◆ Records shown ◆

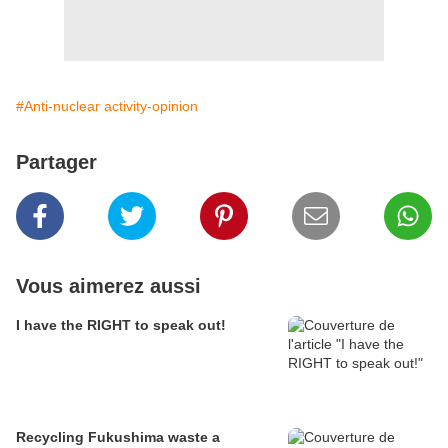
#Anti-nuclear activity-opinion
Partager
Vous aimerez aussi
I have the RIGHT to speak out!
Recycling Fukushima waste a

...

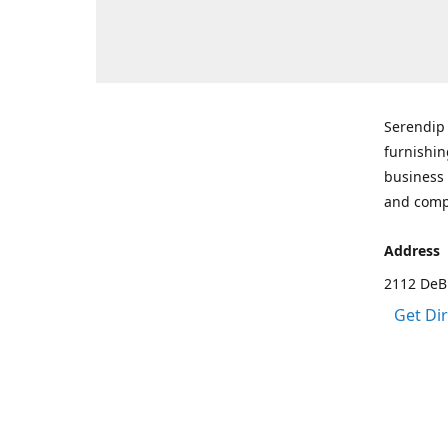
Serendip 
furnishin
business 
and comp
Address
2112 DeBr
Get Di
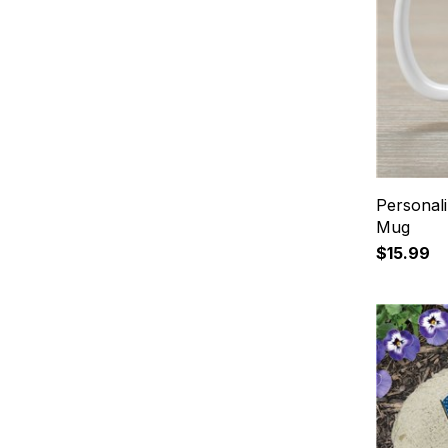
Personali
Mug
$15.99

◆ Task to carry out ◆
The required output is every line above from the one with "I have the RIGHT to speak out!" down to the one with "Recycling Fukushima waste a", restated word for word, ends included.

◆ Exercise solution ◆
I have the RIGHT to speak out!
Recycling Fukushima waste a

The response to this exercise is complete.